Traditional home economics classes that taught children about food and food preparation are a thing of the past in many schools. This loss can keep children and teenagers from exploring food and developing a strong, healthy relationship. A new program Food Ed. challenges to students to think about food beyond their plates.
Traditional home economics classes are a thing of the past in many schools, but a new program initiated in New York and spreading nationwide offers students a deeper look at their relationship with food.
The Food Ed. program launched about 5 years ago in several New York schools, and partners with the non-profit Stone Barns Center for Food and Agriculture in Tarrytown, New York, with high schools across the country. The program is made possible by financial support from Unilever. Stone Barns trains teachers in a 4-day program at their facility, focusing on a curriculum that is aligned to national standards and invites students to look at food in a new way. The program is offered as an elective in a number of high schools already, and that number is growing.

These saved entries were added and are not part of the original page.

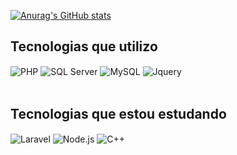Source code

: [![Anurag's GitHub stats](https://github-readme-stats.vercel.app/api?username=FelipeSferra&theme=merko)](https://github.com/anuraghazra/github-readme-stats)

## Tecnologias que utilizo
<div style="display: inline_block">
  <img align="center" alt="PHP" src="https://img.shields.io/badge/PHP-777BB4?style=for-the-badge&logo=php&logoColor=white" />
  <img align="center" alt="SQL Server" src="https://img.shields.io/badge/Microsoft_SQL_Server-CC2927?style=for-the-badge&logo=microsoft-sql-server&logoColor=white" />
  <img align="center" alt="MySQL" src="https://img.shields.io/badge/MySQL-00000F?style=for-the-badge&logo=mysql&logoColor=white" />
  <img align="center" alt="Jquery" src="https://img.shields.io/badge/jQuery-0769AD?style=for-the-badge&logo=jquery&logoColor=white" />
</div><br/>

## Tecnologias que estou estudando
<div style="display: inline_block">
  <img align="center" alt="Laravel" src="https://img.shields.io/badge/Laravel-FF2D20?style=for-the-badge&logo=laravel&logoColor=white" />
  <img align="center" alt="Node.js" src="https://img.shields.io/badge/Node.js-43853D?style=for-the-badge&logo=node.js&logoColor=white" />
  <img align="center" alt="C++" src="https://img.shields.io/badge/C%2B%2B-00599C?style=for-the-badge&logo=c%2B%2B&logoColor=white" />
</div><br/>
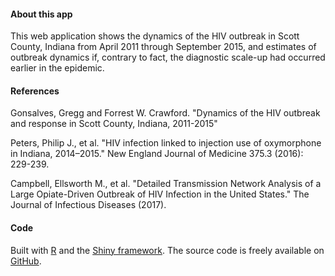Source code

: 
#### About this app

This web application shows the dynamics of the HIV outbreak in Scott County, Indiana from April 2011 through September 2015, and estimates of outbreak dynamics if, contrary to fact, the diagnostic scale-up had occurred earlier in the epidemic. 

#### References 

Gonsalves, Gregg and Forrest W. Crawford. "Dynamics of the HIV outbreak and response in Scott County, Indiana, 2011-2015" 

Peters, Philip J., et al. "HIV infection linked to injection use of oxymorphone in Indiana, 2014–2015." New England Journal of Medicine 375.3 (2016): 229-239.

Campbell, Ellsworth M., et al. "Detailed Transmission Network Analysis of a Large Opiate-Driven Outbreak of HIV Infection in the United States." The Journal of Infectious Diseases (2017).


#### Code

Built with [R](http://www.r-project.org) and the [Shiny framework](http://shiny.rstudio.com).  The source code is freely available on [GitHub](https://github.com/fcrawford/indiana-hiv).



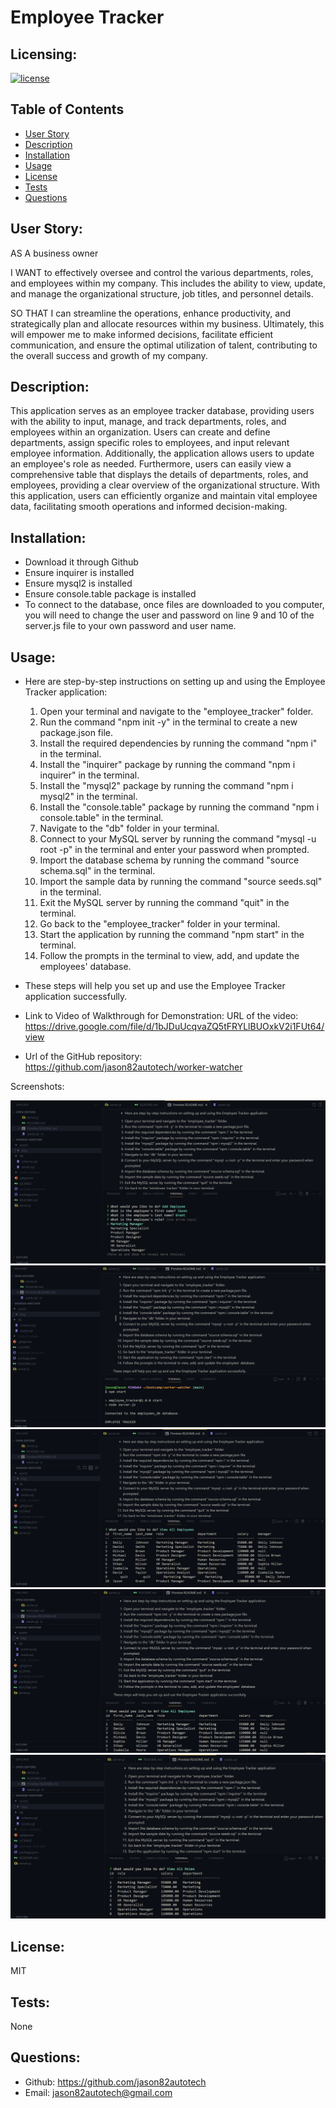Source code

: # Employee Tracker

## Licensing:
[![license](https://img.shields.io/badge/license-MIT-blue)](https://shields.io)

## Table of Contents
- [User Story](#user-story)
- [Description](#description)
- [Installation](#installation)
- [Usage](#usage)
- [License](#license)
- [Tests](#tests)
- [Questions](#questions)

## User Story:
AS A business owner

I WANT to effectively oversee and control the various departments, roles, and employees within my company. This includes the ability to view, update, and manage the organizational structure, job titles, and personnel details.

SO THAT I can streamline the operations, enhance productivity, and strategically plan and allocate resources within my business. Ultimately, this will empower me to make informed decisions, facilitate efficient communication, and ensure the optimal utilization of talent, contributing to the overall success and growth of my company.

## Description:
This application serves as an employee tracker database, providing users with the ability to input, manage, and track departments, roles, and employees within an organization. Users can create and define departments, assign specific roles to employees, and input relevant employee information. Additionally, the application allows users to update an employee's role as needed. Furthermore, users can easily view a comprehensive table that displays the details of departments, roles, and employees, providing a clear overview of the organizational structure. With this application, users can efficiently organize and maintain vital employee data, facilitating smooth operations and informed decision-making.

## Installation:
- Download it through Github
- Ensure inquirer is installed
- Ensure mysql2 is installed
- Ensure console.table package is installed
- To connect to the database, once files are downloaded to you computer, you will need to change the user and password on line 9 and 10 of the server.js file to your own password and user name.

## Usage:
- Here are step-by-step instructions on setting up and using the Employee Tracker application:

    1. Open your terminal and navigate to the "employee_tracker" folder.
    2. Run the command "npm init -y" in the terminal to create a new package.json file.
    3. Install the required dependencies by running the command "npm i" in the terminal.
    4. Install the "inquirer" package by running the command "npm i inquirer" in the terminal.
    5. Install the "mysql2" package by running the command "npm i mysql2" in the terminal.
    6. Install the "console.table" package by running the command "npm i console.table" in the terminal.
    7. Navigate to the "db" folder in your terminal.
    8. Connect to your MySQL server by running the command "mysql -u root -p" in the terminal and enter your password when prompted.
    9. Import the database schema by running the command "source schema.sql" in the terminal.
    10. Import the sample data by running the command "source seeds.sql" in the terminal.
    11. Exit the MySQL server by running the command "quit" in the terminal.
    12. Go back to the "employee_tracker" folder in your terminal.
    13. Start the application by running the command "npm start" in the terminal.
    14. Follow the prompts in the terminal to view, add, and update the employees' database.

- These steps will help you set up and use the Employee Tracker application successfully. 

- Link to Video of Walkthrough for Demonstration: URL of the video: https://drive.google.com/file/d/1bJDuUcqvaZQ5tFRYLlBUOxkV2i1FUt64/view

- Url of the GitHub repository: https://github.com/jason82autotech/worker-watcher


Screenshots:

![Screenshot](assets/img/add_employee_screenshot.png)
![Screenshot](assets/img/server_start_screenshot.png)
![Screenshot](assets/img/view_added_employee_screenshot.png)
![Screenshot](assets/img/view_all_employees_screenshot.png)
![Screenshot](assets/img/view_all_roles_screenshot.png)




## License:
MIT

## Tests:
None

## Questions:
- Github: https://github.com/jason82autotech
- Email: jason82autotech@gmail.com 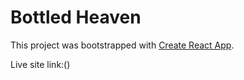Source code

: # Bottled Heaven

This project was bootstrapped with [Create React App](https://github.com/facebook/create-react-app).

Live site link:()
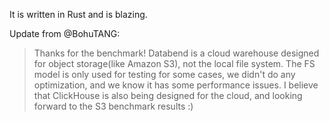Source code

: It is written in Rust and is blazing.

Update from @BohuTANG:

> Thanks for the benchmark!
> Databend is a cloud warehouse designed for object storage(like Amazon S3), not the local file system. The FS model is only used for testing for some cases, we didn't do any optimization, and we know it has some performance issues.
> I believe that ClickHouse is also being designed for the cloud, and looking forward to the S3 benchmark results :)
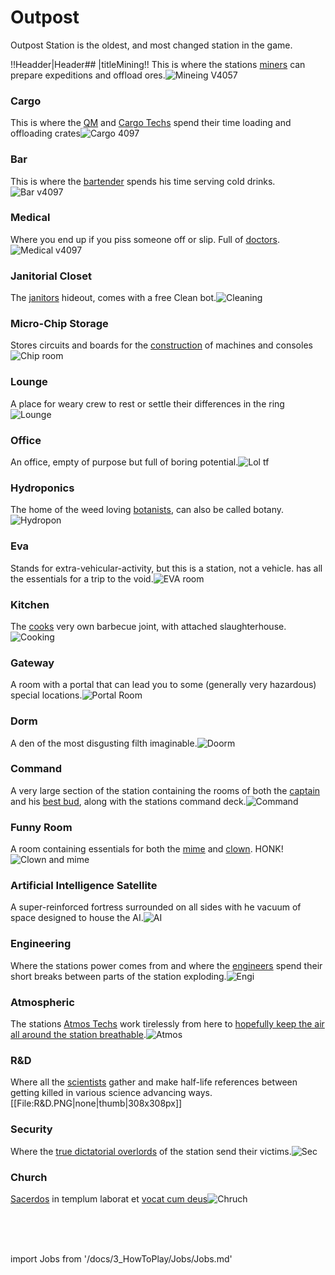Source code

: # Outpost
 Outpost Station is the oldest, and most changed station in the game.


!!Headder|Header## |titleMining!!
This is where the stations [miners](\3_HowToPlay\Jobs\Cargo_roles\Shaft-Miner.md) can prepare expeditions and offload ores.![Mineing V4057](\img\Icon\No_image.png)




### Cargo
This is where the [QM](\3_HowToPlay\Jobs\Cargo_roles\Quartermaster.md) and [Cargo Techs](\3_HowToPlay\Jobs\Cargo_roles\Cargo-Technician.md) spend their time loading and offloading crates![Cargo 4097](\img\Icon\No_image.png)
### Bar
This is where the [bartender](\3_HowToPlay\Jobs\Service_roles\Bartender.md) spends his time serving cold drinks.
![Bar v4097](\img\Icon\No_image.png)


### Medical
Where you end up if you piss someone off or slip. Full of [doctors](\3_HowToPlay\Jobs\Medical_roles\Medical-Doctor.md).![Medical v4097](\img\Icon\No_image.png)


### Janitorial Closet
The [janitors](\3_HowToPlay\Jobs\Service_roles\Janitor.md) hideout, comes with a free Clean bot.![Cleaning](\img\Icon\No_image.png)


### Micro-Chip Storage
Stores circuits and boards for the [construction](\3_HowToPlay\Guides\Engineering_guides\Construction.md) of machines and consoles![Chip room](\img\Icon\No_image.png)



### Lounge
A place for weary crew to rest or settle their differences in the ring![Lounge](\img\Icon\No_image.png)



### Office
An office, empty of purpose but full of boring potential.![Lol tf](\img\Icon\No_image.png)
### Hydroponics
The home of the weed loving [botanists](\3_HowToPlay\Jobs\Service_roles\Botanist.md), can also be called botany.![Hydropon](\img\Icon\No_image.png)

### Eva
Stands for extra-vehicular-activity, but this is a station, not a vehicle. has all the essentials for a trip to the void.![EVA room](\img\Icon\No_image.png)
### Kitchen
The [cooks](\3_HowToPlay\Jobs\Service_roles\Cook.md) very own barbecue joint, with attached slaughterhouse.![Cooking](\img\Icon\No_image.png)
### Gateway
A room with a portal that can lead you to some (generally very hazardous) special locations.![Portal Room](\img\Icon\No_image.png)
### Dorm
A den of the most disgusting filth imaginable.![Doorm](\img\Icon\No_image.png)
### Command
A very large section of the station containing the rooms of both the [captain](\3_HowToPlay\Jobs\Command_roles\Captain.md) and his [best bud](\3_HowToPlay\Jobs\Command_roles\Head-of-Personnel.md), along with the stations command deck.![Command](\img\Body\Command.png)
### Funny Room
A room containing essentials for both the [mime](\3_HowToPlay\Jobs\Civilian_roles\Entertainment_Roles\Mime.md) and [clown](\3_HowToPlay\Jobs\Civilian_roles\Entertainment_Roles\Clown.md). HONK!![Clown and mime](\img\Icon\No_image.png)
### Artificial Intelligence Satellite
A super-reinforced fortress surrounded on all sides with he vacuum of space designed to house the AI.![AI](\img\Icon\No_image.png)
### Engineering
Where the stations power comes from and where the [engineers](\3_HowToPlay\Jobs\Engineering_roles\Engineer.md) spend their short breaks between parts of the station exploding.![Engi](\img\Icon\No_image.png)
### Atmospheric
The stations [Atmos Techs](\3_HowToPlay\Jobs\Engineering_roles\Atmospherics-Technician.md) work tirelessly from here to [hopefully keep the air all around the station breathable](\4_Univers\Other\Jokes\So-close-to-impossible-that-it-might-as-well-not-even-exist.md).![Atmos](\img\Atmos\Atmos.png)
### R&D
Where all the [scientists](\3_HowToPlay\Jobs\Science_roles\Scientist.md) gather and make half-life references between getting killed in various science advancing ways.[[File:R&D.PNG|none|thumb|308x308px]]
### Security
Where the [true dictatorial overlords](\3_HowToPlay\Jobs\Security_roles\Security-Officer.md) of the station send their victims.![Sec](\img\Body\Sec.png)
### Church
[Sacerdos](\3_HowToPlay\Jobs\Civilian_roles\Entertainment_Roles\Chaplain.md) in templum laborat et [vocat cum deus](\4_Univers\Other\Jokes\So-close-to-impossible-that-it-might-as-well-not-even-exist.md)![Chruch](\img\Body\Chruch.png)



  <br/>
<br/>
<br/>

import Jobs from '/docs/3_HowToPlay/Jobs/Jobs.md'

<Jobs />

“Food Ed. empowers students to understand more about themselves as part of and in relationship with the broader ecosystem in order to bring about the food system they want to see-one that is in service of their own health and the health of the planet,” says Jessica Galen, a spokesperson for Stone Farms.
The interdisciplinary program goes beyond cooking to help students learn more about and appreciate the way food is grown, marketed, and consumed. Students learn about the connection food has to different cultures, the environment, and energy, according to Stone Farms. The organization says the curriculum is aligned with Common Core standards and offers both academic and hands-on components.
“Human health is inextricable from the health of soil, farms, and the food system at large. Courses like Food Ed. help create awareness of the broader issues of the food system and give participants the tools to reclaim agency over their food choices,” Galen says. “When we understand food in relationship to culture, the environment, and power, we think differently about what we eat and take more ownership of these decisions.”
Galen says Food Ed. helps students understand not only how to make food, but to appreciate the work that goes into growing and distributing food; what foods mean to different cultures; and how the way we eat impacts our health and wellbeing.
“Our students become more involved in cooking and food procurement in their households as they understand more about the food system and want to make active decisions about what they are eating,” Galen says. “They also begin to think about careers in food and agriculture, or how their careers can support a healthier food system even if they do not go into food professionally.”